Agrin is a crucial neurogenic regulator in the development of original motor endplates; however, its role in nerve sprouting remains unclear. In this study, we demonstrated that agrin participates in regulating BoNT/A-induced nerve sprouting, which limits BoNT/A efficacy, and revealed a novel mechanism of nerve sprouting. In addition, we confirmed that agrin-Ab could prevent the recovery of muscle strength and prolong the duration of effect of BoNT/A, indicating that agrin could be used as an interventional target for prolonging the duration of effect of BoNT/A in decreasing muscle strength.

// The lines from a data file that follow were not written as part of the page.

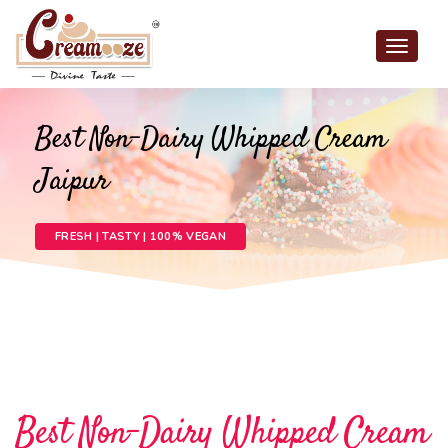
Toggle
navigat
Best Non-Dairy Whipped Cream
Jaipur
FRESH | TASTY | 100% VEGAN
Best Non-Dairy Whipped Cream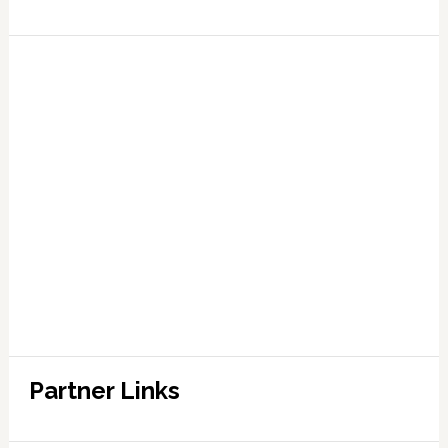
Partner Links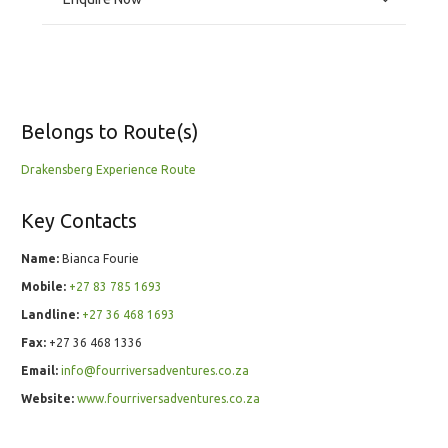
Belongs to Route(s)
Drakensberg Experience Route
Key Contacts
Name:
Bianca Fourie
Mobile:
+27 83 785 1693
Landline:
+27 36 468 1693
Fax:
+27 36 468 1336
Email:
info@fourriversadventures.co.za
Website:
www.fourriversadventures.co.za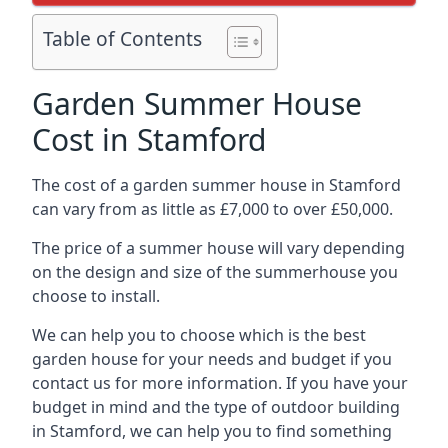
Table of Contents
Garden Summer House
Cost in Stamford
The cost of a garden summer house in Stamford
can vary from as little as £7,000 to over £50,000.
The price of a summer house will vary depending
on the design and size of the summerhouse you
choose to install.
We can help you to choose which is the best
garden house for your needs and budget if you
contact us for more information. If you have your
budget in mind and the type of outdoor building
in Stamford, we can help you to find something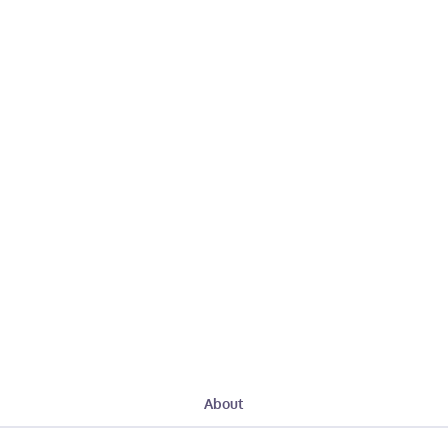
About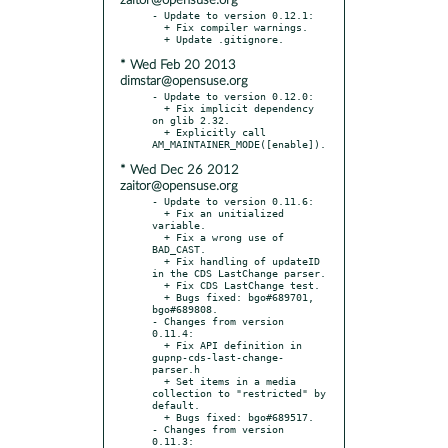
zaitor@opensuse.org
- Update to version 0.12.1:

  + Fix compiler warnings.

* Wed Feb 20 2013
dimstar@opensuse.org
- Update to version 0.12.0:

  + Fix implicit dependency 
on glib 2.32.

  + Explicitly call 
* Wed Dec 26 2012
zaitor@opensuse.org
- Update to version 0.11.6:

  + Fix an unitialized 
variable.

  + Fix a wrong use of 
BAD_CAST.

  + Fix handling of updateID 
in the CDS LastChange parser.

  + Fix CDS LastChange test.

  + Bugs fixed: bgo#689701, 
bgo#689808.

- Changes from version 
0.11.4:

  + Fix API definition in 
gupnp-cds-last-change-
parser.h

  + Set items in a media 
collection to "restricted" by 
default.

  + Bugs fixed: bgo#689517.

- Changes from version 
0.11.3:
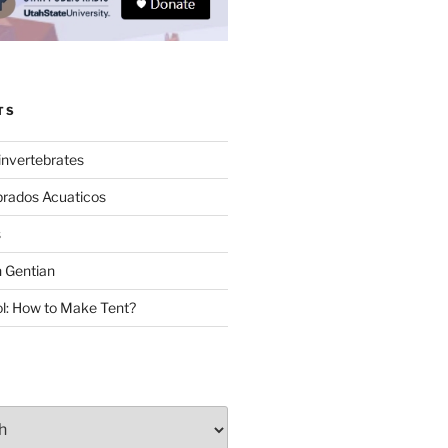
TS
invertebrates
brados Acuaticos
s
 Gentian
: How to Make Tent?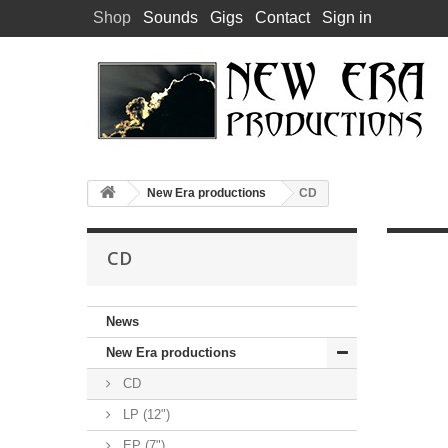
Shop
Sounds
Gigs
Contact
Sign in
New Era productions
CD
CD
News
New Era productions
CD
LP (12")
EP (7")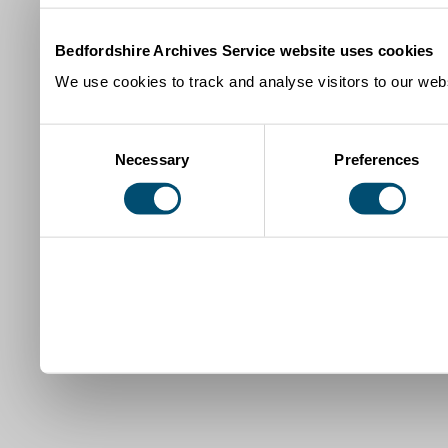
Bedfordshire Archives Service website uses cookies
We use cookies to track and analyse visitors to our webs
Consent
Necessary
Preferences
Selection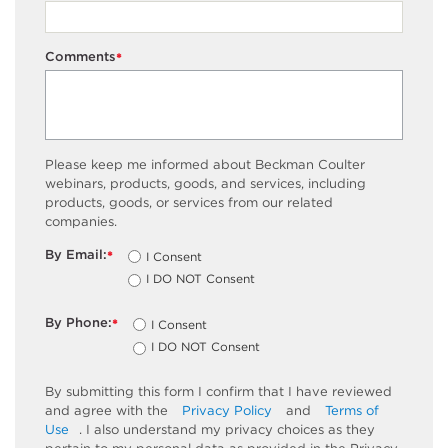
Comments
*
Please keep me informed about Beckman Coulter
webinars, products, goods, and services, including
products, goods, or services from our related
companies.
By Email:
I Consent
*
I DO NOT Consent
By Phone:
I Consent
*
I DO NOT Consent
By submitting this form I confirm that I have reviewed
and agree with the
Privacy Policy
and
Terms of
Use
. I also understand my privacy choices as they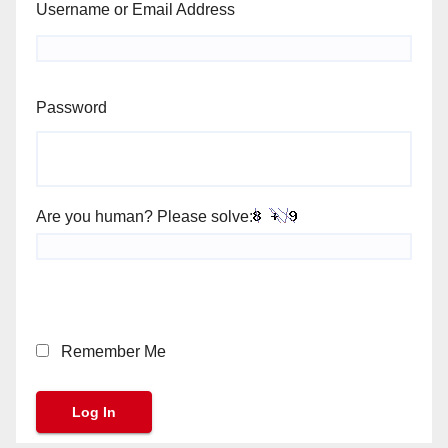
Username or Email Address
Password
Are you human? Please solve:
Remember Me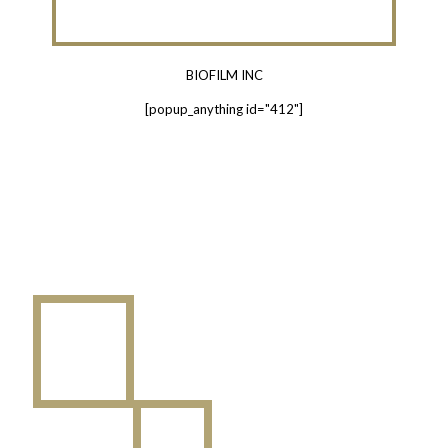
BIOFILM INC
[popup_anything id="412"]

Data Availability Statement

All datasets generated for this study are included in the article/supplementary material.

Ethics Statement

The animal study was reviewed and approved by the Committee of Tongji University.

Author Contributions

LM and LJ conceived and designed the experiments. WL, YL, and XX performed the experiments. YP and XZ performed informatics analysis. LM, LP, and LJ wrote the manuscript. All authors read and approved the final manuscript.

Conflict of Interest

The authors declare that the research was conducted in the absence of any commercial or financial relationships that could be construed as a potential conflict of interest.